▶ **ESERCIZIO**
Per favore, stabilisci se ciascuna affermazione concorda con il testo su Cernobyl, rispondendo sì o no e riportando tra virgolette le parole del testo che lo decidono. (a) Il test di sicurezza si svolgeva presso il reattore 4. (b) La zona di Cernobyl era una zona ricca. (c) Gli abitanti di Cernobyl e dintorni erano circa trecentomila.

─── TESTO SCELTO

Niente più libertà di stampa



"Ognuno è fabbro delle sue sconfitte ognuno merita il suo destino"
F. De Gregori

venerdì 25 settembre 2009

Nucleare

Per parlare, male, del nucleare voglio raccontare una storia molto conosciuta, non nei minimi particolari purtroppo, avvenuta 23 anni fa esattamente il 26 aprile 1986 nell’Ucraina settentrionale e nello specifico in una località che sarebbe divenuta, dai giorni del racconto in poi, nota in tutto il mondo, tristemente nota perché quella località era Cernobyl.
A Cernobyl quel 26 aprile era passata la mezzanotte da poco più di un’ora e si può immaginare che fosse una notte tranquilla, senza vento, buia, senza rumori. Solo i macchinari del della centrale nucleare V.I. Lenin funzionavano con ritmo maniacale producendo energia per soddisfare le esigenze delle Repubbliche dell’Unione Sovietica. In particolare vi era un certo fermento, di uomini e macchinari, presso il reattore 4. Era in corso un test di sicurezza.
Dormivano tranquilli, quella notte, gli abitanti di Cerbnobyl e dintorni, circa trecentomila, con la sicurezza e la tranquillità fatalistica di chi non ha nulla da perdere. Non era una zona ricca quella, era terra di minatori, operai e contadini, gente abituata a lavorare duro per un pezzo di pane e dormire sodo la notte, magari con l’aiuto di qualche goccio di vodka per riscaldare le vene raggrinzite dal freddo persistente.
Nessuno di loro, alle ore una e ventidue del 26 Aprile 1986 , sognava o immaginava che la sua vita sarebbe cambiata radicalmente, che sarebbe divenuto tristemente famoso, che il suo corpo sarebbe stato corrotto e con lui quello dei suoi futuri figli, che la sua terra sarebbe stata violentata, che il suo futuro sarebbe stato avvelenato. Dormivano tranquilli, era da poco passata la mezzanotte ed era appena iniziato, a Cernobyl, quello che sarebbe stato il giorno più lungo della città.

──────
─── MATERIALE FORNITO

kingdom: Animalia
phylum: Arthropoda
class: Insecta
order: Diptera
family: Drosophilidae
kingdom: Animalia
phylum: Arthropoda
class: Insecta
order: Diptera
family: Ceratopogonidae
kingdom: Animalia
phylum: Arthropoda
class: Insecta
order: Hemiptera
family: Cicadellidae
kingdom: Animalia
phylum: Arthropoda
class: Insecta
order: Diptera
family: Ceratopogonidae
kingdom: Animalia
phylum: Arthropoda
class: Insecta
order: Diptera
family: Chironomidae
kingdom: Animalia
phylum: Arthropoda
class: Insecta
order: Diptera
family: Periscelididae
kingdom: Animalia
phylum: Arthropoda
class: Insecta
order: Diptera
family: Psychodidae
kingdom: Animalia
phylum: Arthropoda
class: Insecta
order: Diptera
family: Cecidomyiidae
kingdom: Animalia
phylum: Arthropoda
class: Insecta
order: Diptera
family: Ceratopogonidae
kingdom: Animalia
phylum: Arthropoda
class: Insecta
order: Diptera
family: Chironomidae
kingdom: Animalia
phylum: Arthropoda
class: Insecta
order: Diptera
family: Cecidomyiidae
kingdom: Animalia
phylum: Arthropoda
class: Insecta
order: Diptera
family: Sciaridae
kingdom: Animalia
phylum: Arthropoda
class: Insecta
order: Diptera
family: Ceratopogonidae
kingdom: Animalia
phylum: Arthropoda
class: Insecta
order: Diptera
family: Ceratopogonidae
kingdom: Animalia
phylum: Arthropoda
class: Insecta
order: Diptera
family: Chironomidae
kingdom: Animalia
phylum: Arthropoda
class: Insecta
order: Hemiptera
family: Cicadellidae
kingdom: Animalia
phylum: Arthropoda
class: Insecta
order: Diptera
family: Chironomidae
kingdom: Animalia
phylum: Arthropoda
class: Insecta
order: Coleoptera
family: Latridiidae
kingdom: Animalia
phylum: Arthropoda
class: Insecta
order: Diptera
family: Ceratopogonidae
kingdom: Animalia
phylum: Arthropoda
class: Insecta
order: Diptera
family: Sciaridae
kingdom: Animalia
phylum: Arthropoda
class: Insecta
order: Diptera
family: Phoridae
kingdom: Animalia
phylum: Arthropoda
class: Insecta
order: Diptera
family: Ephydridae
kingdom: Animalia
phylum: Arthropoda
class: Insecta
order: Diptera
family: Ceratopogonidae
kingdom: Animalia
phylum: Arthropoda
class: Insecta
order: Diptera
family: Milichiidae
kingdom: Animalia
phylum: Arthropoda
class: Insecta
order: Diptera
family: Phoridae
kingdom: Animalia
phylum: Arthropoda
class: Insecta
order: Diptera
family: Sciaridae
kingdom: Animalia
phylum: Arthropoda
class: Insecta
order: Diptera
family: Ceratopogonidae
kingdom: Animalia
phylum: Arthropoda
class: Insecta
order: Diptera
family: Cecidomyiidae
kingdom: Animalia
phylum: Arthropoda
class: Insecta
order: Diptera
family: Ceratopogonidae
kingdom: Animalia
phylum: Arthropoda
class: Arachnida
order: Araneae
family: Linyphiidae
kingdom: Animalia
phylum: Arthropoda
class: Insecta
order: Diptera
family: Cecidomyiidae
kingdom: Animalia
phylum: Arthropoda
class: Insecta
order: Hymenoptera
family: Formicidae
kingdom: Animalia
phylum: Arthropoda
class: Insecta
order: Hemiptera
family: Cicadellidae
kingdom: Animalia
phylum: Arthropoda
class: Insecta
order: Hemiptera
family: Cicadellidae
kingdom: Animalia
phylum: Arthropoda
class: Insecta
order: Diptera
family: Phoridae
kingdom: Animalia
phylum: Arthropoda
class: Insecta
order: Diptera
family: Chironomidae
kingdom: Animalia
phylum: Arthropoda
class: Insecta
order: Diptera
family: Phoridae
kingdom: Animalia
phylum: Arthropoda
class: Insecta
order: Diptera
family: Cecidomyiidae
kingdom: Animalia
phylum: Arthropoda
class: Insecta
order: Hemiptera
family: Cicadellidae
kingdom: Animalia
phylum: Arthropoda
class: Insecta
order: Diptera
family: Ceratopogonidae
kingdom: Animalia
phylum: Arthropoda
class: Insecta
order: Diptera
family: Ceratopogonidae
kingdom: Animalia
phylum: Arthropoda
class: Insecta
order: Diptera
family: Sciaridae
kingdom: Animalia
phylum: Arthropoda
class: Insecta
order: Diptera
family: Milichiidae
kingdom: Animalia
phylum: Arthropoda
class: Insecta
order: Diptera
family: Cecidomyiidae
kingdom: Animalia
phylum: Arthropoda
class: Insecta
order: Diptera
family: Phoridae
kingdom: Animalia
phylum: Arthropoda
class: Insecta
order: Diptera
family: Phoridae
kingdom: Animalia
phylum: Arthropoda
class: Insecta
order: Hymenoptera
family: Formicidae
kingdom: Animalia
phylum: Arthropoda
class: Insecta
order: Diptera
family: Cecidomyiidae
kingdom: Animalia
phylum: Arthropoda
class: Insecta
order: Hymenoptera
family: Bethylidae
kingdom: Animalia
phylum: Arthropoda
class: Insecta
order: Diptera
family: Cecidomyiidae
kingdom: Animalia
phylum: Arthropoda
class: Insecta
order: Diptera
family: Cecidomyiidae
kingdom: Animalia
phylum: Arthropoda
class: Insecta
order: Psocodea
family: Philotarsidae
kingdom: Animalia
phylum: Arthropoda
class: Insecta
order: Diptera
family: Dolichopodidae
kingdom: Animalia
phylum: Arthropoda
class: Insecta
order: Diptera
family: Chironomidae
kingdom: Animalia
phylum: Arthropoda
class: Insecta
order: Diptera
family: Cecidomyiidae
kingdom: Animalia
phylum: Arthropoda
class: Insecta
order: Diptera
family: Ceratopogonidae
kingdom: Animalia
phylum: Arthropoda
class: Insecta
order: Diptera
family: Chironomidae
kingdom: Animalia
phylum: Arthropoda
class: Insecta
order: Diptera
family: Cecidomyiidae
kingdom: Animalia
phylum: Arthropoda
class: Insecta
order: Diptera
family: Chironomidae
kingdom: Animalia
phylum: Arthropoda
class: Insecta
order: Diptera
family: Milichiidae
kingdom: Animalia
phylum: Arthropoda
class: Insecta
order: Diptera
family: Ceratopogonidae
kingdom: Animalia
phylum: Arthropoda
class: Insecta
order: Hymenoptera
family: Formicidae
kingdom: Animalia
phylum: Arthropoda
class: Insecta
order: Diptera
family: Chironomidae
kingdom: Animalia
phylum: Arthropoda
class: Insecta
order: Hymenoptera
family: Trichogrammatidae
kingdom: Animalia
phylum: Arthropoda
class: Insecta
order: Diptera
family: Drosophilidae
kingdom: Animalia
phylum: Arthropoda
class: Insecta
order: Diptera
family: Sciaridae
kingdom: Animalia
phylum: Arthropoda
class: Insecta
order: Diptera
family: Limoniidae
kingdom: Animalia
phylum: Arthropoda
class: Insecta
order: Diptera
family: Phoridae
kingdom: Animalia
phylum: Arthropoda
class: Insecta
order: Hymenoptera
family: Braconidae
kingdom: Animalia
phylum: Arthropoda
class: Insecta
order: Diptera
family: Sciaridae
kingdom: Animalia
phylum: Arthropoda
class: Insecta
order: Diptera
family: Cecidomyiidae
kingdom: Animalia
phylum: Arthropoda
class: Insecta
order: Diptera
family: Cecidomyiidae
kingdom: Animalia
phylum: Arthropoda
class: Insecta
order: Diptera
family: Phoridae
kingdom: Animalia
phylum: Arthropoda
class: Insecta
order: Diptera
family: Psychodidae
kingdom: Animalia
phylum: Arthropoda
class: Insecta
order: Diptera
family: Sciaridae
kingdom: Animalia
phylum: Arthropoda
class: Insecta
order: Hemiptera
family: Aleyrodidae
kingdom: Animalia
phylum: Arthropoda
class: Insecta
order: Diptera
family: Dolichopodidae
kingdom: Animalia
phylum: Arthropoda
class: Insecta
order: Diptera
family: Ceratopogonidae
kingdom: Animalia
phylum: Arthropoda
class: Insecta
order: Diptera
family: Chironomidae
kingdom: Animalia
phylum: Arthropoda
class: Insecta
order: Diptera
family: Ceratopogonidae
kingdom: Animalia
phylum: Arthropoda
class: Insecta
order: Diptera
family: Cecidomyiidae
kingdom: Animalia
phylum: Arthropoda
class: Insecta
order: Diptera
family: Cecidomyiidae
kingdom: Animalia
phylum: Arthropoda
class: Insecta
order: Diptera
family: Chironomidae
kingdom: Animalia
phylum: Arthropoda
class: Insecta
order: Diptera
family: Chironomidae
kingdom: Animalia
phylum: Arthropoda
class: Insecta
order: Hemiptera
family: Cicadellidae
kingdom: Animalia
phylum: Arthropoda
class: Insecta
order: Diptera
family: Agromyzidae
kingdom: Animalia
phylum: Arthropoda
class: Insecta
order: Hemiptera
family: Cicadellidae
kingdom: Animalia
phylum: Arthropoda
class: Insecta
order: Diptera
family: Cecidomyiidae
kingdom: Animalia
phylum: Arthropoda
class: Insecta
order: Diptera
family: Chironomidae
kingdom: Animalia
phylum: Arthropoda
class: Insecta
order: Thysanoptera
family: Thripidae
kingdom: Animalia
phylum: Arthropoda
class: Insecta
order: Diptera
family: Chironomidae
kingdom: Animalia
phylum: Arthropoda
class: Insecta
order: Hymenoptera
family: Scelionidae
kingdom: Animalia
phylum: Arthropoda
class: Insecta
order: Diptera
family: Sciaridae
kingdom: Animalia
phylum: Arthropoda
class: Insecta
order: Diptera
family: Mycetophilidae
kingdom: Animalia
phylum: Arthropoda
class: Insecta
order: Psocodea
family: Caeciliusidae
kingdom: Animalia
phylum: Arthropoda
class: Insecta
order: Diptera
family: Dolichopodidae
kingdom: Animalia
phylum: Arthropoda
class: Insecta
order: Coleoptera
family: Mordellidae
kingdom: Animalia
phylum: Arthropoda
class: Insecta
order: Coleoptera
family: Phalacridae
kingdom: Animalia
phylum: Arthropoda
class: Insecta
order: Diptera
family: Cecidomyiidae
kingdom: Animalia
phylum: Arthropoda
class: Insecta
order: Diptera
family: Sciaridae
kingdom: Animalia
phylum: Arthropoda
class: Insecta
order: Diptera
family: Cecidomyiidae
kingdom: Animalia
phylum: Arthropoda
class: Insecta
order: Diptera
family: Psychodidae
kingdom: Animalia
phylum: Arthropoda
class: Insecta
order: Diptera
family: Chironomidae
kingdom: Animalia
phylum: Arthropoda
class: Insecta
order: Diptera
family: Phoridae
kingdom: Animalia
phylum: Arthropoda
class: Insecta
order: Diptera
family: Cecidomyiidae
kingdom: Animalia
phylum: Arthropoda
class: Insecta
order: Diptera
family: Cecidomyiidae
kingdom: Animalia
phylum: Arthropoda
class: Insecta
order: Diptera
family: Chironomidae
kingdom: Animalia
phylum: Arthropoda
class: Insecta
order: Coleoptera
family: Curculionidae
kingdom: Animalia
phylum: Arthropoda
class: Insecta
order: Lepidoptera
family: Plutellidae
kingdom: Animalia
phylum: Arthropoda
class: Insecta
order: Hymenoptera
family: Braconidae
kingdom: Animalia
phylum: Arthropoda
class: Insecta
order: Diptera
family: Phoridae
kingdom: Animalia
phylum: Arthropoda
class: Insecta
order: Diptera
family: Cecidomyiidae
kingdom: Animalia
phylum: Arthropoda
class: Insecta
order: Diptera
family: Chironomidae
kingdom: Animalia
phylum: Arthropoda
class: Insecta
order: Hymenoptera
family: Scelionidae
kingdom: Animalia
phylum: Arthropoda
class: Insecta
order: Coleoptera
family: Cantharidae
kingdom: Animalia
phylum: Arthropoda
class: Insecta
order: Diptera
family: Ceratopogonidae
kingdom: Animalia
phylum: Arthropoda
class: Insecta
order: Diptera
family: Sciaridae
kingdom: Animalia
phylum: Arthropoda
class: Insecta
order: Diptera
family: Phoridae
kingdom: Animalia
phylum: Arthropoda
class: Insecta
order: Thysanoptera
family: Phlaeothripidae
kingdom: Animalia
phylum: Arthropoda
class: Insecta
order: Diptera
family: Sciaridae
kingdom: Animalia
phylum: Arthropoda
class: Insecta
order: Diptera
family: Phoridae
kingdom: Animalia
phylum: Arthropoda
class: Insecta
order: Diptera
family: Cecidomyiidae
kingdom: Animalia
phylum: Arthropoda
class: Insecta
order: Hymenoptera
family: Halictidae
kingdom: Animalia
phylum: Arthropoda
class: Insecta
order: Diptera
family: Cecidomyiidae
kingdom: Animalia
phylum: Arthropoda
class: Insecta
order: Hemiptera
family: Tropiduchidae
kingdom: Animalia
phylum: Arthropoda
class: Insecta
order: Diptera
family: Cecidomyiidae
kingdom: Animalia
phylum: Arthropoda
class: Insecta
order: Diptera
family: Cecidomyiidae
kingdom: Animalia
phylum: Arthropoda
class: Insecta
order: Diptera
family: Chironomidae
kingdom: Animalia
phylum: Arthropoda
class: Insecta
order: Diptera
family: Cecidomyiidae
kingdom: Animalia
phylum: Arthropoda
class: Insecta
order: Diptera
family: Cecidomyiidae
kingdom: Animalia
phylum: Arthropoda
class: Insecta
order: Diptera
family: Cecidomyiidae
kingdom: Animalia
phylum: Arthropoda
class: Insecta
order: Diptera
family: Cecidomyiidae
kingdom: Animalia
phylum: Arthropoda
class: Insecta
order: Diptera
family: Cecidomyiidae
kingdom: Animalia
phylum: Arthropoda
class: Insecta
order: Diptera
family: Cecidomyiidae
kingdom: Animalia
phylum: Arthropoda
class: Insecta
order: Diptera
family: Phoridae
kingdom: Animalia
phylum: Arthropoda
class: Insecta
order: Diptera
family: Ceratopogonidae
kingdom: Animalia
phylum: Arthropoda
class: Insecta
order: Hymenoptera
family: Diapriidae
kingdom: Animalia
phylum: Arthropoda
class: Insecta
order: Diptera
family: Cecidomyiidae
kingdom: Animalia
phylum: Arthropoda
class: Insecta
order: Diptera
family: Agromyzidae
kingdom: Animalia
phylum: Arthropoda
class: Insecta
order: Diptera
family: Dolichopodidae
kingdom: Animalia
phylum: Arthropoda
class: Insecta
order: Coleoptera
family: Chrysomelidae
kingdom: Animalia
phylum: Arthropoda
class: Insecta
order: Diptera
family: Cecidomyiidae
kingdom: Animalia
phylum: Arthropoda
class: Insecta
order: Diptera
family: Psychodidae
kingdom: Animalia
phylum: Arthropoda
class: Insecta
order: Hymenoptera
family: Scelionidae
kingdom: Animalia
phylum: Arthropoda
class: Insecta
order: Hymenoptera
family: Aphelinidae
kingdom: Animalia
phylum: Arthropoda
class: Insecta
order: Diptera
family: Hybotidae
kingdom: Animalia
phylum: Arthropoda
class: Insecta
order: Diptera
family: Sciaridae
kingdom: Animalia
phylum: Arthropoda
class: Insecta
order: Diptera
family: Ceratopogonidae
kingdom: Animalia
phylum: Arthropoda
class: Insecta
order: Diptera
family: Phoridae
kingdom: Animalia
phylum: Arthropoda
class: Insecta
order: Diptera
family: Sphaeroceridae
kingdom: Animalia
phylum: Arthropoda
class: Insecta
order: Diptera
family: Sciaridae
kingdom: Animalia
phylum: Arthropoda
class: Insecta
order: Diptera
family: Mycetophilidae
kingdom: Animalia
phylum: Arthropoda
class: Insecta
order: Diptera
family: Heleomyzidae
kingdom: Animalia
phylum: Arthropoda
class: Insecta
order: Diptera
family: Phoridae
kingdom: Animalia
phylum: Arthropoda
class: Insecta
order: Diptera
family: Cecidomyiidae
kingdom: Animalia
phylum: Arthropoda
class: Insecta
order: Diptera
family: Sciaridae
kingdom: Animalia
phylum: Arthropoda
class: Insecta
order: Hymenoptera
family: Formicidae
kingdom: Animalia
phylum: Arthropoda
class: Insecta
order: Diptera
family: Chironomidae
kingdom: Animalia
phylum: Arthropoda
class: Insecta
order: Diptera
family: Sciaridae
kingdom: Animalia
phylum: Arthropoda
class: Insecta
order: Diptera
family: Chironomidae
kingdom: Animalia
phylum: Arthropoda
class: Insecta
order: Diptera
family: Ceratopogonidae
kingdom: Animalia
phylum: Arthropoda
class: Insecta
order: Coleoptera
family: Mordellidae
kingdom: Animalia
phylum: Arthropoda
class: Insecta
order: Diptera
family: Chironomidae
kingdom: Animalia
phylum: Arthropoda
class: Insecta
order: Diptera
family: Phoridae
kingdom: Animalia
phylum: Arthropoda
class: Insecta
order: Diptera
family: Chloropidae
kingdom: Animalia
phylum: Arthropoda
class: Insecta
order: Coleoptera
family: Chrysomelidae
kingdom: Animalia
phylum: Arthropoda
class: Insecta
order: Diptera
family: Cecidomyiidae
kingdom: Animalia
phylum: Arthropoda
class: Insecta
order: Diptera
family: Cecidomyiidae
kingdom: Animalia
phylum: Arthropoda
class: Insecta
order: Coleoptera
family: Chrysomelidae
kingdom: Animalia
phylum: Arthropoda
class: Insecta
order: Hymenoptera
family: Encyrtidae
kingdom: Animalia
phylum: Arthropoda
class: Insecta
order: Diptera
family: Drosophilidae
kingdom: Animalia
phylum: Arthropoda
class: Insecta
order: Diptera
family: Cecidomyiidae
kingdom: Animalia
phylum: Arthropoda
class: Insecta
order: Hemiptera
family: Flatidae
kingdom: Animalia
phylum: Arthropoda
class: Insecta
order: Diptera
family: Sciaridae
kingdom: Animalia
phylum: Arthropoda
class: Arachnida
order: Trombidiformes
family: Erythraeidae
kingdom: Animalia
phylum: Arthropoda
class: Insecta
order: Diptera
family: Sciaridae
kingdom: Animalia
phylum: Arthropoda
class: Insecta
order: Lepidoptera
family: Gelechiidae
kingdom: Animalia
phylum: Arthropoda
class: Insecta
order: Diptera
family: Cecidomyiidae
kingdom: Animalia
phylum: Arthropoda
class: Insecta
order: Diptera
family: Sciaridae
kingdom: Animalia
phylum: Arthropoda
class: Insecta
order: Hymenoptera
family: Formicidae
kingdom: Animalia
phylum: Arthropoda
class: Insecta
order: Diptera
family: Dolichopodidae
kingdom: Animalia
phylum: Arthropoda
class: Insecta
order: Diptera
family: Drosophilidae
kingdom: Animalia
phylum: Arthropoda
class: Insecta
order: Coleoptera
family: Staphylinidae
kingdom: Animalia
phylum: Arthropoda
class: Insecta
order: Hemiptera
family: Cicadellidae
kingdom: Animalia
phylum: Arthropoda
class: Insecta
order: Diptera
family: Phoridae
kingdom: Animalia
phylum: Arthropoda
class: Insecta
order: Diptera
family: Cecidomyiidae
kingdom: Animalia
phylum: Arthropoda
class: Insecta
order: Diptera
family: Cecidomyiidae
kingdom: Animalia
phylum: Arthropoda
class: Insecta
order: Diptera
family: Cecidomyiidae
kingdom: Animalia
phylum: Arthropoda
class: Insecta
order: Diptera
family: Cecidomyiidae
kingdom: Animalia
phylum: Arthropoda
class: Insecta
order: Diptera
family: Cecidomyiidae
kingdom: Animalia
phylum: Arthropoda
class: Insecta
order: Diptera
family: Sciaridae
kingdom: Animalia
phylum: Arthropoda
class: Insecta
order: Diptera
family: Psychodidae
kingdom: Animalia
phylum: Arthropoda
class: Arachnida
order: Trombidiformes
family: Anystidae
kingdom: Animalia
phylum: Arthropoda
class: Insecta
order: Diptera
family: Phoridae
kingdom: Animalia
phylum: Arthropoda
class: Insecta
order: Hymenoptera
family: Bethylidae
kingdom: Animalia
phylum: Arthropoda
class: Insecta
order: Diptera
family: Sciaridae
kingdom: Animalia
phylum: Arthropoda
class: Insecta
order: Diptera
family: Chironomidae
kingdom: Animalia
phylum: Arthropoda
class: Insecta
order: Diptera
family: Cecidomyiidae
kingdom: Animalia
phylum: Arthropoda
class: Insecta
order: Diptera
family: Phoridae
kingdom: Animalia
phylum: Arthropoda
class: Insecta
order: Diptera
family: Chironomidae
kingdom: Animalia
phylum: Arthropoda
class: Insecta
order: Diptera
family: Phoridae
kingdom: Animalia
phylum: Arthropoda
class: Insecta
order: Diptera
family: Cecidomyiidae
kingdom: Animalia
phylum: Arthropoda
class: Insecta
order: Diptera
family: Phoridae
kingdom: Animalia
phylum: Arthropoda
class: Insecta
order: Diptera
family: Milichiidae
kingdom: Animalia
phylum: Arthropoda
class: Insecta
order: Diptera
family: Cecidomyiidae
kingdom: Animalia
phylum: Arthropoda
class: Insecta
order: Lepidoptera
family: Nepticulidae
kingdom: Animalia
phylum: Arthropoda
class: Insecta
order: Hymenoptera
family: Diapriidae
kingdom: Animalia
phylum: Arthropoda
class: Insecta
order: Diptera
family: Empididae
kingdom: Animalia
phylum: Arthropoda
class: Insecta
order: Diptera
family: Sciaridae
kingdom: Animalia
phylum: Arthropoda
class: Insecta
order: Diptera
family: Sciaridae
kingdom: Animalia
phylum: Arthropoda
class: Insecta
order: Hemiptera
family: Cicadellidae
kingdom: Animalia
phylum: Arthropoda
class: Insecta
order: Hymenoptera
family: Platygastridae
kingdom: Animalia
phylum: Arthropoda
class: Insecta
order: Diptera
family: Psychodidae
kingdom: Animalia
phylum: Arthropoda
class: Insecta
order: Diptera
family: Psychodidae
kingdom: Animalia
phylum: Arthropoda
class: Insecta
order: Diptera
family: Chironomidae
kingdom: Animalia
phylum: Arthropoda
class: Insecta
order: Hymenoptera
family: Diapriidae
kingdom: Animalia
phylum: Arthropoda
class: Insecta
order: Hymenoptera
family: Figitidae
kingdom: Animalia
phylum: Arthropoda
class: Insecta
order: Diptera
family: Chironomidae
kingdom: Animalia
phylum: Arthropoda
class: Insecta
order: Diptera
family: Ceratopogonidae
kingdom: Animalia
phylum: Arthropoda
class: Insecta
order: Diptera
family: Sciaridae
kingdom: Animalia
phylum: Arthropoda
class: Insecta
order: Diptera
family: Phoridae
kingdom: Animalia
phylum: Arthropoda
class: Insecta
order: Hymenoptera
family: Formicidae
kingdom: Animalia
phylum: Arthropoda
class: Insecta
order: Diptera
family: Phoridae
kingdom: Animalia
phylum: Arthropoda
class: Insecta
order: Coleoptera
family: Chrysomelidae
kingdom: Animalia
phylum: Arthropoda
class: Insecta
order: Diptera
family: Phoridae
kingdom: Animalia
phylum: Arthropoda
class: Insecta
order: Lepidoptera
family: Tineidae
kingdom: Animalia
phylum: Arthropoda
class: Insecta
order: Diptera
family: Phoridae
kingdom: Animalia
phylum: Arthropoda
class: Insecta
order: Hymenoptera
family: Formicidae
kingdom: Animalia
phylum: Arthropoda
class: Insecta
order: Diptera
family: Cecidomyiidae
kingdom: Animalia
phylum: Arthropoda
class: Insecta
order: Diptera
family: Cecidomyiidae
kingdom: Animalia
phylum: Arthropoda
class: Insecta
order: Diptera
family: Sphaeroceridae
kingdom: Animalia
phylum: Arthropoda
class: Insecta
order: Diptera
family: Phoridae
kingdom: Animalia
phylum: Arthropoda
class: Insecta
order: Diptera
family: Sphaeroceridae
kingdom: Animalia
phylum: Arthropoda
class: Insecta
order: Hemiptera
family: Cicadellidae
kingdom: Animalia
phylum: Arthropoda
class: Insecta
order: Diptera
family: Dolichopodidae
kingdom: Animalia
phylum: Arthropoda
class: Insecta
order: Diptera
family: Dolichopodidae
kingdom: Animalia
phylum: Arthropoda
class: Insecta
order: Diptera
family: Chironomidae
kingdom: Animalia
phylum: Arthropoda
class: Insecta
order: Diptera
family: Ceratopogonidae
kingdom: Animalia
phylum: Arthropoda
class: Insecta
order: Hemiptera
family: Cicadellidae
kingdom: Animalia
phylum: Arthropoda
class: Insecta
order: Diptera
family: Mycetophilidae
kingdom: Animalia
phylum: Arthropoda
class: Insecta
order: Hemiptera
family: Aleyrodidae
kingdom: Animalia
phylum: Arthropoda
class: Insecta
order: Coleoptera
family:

──────

▶ **SOLUZIONE**
(a) Sì: "presso il reattore 4. Era in corso un test di sicurezza."
(b) No: "Non era una zona ricca quella"
(c) Sì: "e dintorni, circa trecentomila"